For those on the economic right, UBI is most attractive when it has some upper income limit and, crucially, when it replaces the current welfare state rather than simply supplementing it, as Yang proposed. "UBI would be far simpler and more transparent than the current hodgepodge of more than 100 existing federal and state programs. With overlapping and often contradictory eligibility levels, work requirements, and other restrictions, our existing welfare system is a nightmare of unaccountability," Michael D. Tanner of the libertarian Cato Institute wrote in 2019. UBI would be "far less paternalistic than traditional welfare," he said, allowing recipients to decide for themselves how to spend the support they receive. It also would have better incentives, Tanner added: Our current approach discourages work, he explained, because the "highest marginal tax rates are not on the wealthy, but on a poor person who leaves welfare for work."

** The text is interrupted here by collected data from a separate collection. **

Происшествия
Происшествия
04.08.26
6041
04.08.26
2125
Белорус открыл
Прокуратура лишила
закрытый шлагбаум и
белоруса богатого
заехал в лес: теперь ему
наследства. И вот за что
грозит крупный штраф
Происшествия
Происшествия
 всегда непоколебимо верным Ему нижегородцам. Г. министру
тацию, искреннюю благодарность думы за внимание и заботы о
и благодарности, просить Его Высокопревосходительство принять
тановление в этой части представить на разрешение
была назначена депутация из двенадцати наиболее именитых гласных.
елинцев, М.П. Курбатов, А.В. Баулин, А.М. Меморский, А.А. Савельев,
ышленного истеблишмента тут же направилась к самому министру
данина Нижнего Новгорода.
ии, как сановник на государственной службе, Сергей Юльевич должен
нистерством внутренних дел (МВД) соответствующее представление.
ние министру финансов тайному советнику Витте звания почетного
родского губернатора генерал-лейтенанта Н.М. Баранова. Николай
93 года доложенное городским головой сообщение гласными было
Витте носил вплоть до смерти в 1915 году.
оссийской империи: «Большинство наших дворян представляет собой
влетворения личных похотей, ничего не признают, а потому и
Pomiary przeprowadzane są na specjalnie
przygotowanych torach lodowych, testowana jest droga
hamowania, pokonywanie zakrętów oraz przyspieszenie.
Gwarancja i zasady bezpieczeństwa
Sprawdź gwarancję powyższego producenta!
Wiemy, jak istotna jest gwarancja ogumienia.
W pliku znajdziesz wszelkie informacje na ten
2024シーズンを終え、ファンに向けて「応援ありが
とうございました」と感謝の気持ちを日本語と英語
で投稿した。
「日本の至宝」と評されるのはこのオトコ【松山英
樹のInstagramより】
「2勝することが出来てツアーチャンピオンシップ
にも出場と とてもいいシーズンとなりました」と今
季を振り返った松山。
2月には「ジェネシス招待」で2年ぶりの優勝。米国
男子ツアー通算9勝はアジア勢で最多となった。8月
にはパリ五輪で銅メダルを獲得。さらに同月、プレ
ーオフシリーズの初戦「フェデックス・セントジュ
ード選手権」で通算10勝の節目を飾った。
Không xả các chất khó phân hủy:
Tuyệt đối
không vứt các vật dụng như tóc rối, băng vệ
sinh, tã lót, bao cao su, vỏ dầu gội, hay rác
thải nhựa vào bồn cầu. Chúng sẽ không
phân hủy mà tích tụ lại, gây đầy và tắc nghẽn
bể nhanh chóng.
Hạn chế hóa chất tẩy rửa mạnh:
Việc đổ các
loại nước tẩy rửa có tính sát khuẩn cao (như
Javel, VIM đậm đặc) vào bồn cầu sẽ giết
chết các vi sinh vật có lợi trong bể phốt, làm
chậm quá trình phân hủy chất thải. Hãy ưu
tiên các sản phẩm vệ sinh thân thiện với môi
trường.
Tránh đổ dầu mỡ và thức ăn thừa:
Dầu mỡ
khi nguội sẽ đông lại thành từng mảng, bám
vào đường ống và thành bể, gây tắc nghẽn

Replacing the current welfare system with UBI could appeal to fiscal conservatives like Tanner who have accepted the reality of the modern welfare state — even if they oppose it in principle — as a sort of least-worst option. Total cost and funding sources would be the biggest sticking point, of course, and the stipends would have to be fairly generous for the replacement plan to win agreement from the left. A budget-neutral scheme is possible, particularly if we include funds from current state-level welfare spending, but it probably wouldn't hit the needed generosity benchmark.

Friedman's NIT, which can be cheaper than a truly universal stipend (depending on associated tax policy), may be the most politically viable variant of UBI. It might, for example, only supplement the income of the 37 percent of U.S. households making less than $50,000 a year (with appropriate adjustments for household size). A negative income tax avoids sending government checks to rich people, and it's arguably more straightforward than clawing back stipends sent to higher-income households. Like UBI, it could also be scaled according to widely variant local costs of living — or not scaled if, as Yang suggested, the goal is to incentivize population and economic growth outside of expensive metro areas.

I won't venture any timeline prediction here. I continue to think we're within a decade of something like Medicare-for-all, but UBI or NIT might need more time to marinate in the public consciousness. Yet I do feel confident saying the economic disruption of COVID-19 has made Americans newly open to the idea of a government-guaranteed income floor which undergirds both models. And the glacial pace with which relief checks have been approved in this moment of crisis will make a permanent, reliable floor more attractive still.

CORRECTION: An earlier version of this piece explained NIT in terms more descriptive of guaranteed minimum income and incorrectly said NIT is always cheaper than UBI; in fact, the net cost of the programs can be identical if UBI is paired with a flat tax. We regret the error.